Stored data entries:
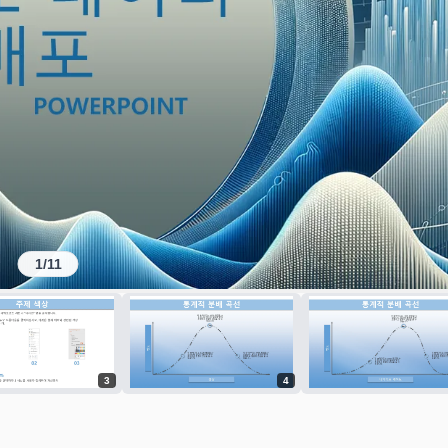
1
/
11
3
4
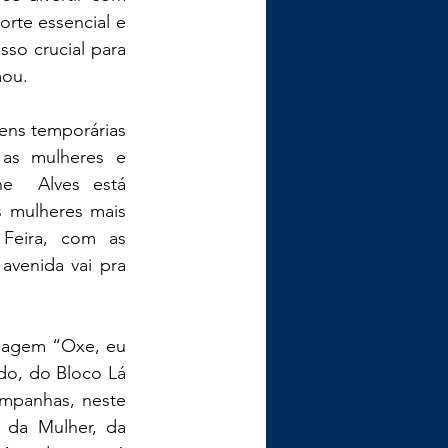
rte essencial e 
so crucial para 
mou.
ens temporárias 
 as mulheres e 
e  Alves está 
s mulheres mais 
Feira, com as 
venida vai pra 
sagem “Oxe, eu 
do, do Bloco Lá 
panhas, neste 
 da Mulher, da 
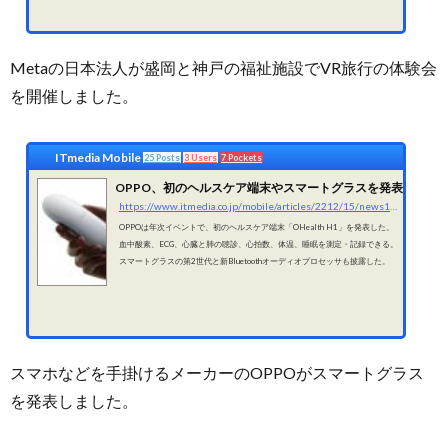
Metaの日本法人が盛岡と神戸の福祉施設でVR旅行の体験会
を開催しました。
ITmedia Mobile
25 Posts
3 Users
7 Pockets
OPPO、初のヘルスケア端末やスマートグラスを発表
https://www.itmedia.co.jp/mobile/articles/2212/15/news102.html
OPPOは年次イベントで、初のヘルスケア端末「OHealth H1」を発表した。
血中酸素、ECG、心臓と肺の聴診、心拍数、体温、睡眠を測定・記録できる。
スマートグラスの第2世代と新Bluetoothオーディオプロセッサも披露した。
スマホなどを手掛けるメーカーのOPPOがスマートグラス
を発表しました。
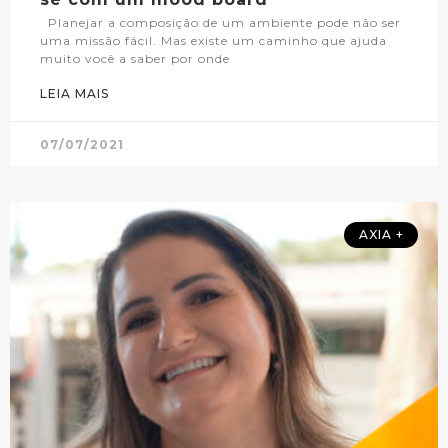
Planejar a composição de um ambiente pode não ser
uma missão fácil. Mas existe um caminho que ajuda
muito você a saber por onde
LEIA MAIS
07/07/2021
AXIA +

## Required work
The lines from the one holding "uma missão fácil." to the end of the entries are to be repeated exactly, with both ends included and nothing else.

## Exercise answer
uma missão fácil. Mas existe um caminho que ajuda
muito você a saber por onde
LEIA MAIS
07/07/2021
AXIA +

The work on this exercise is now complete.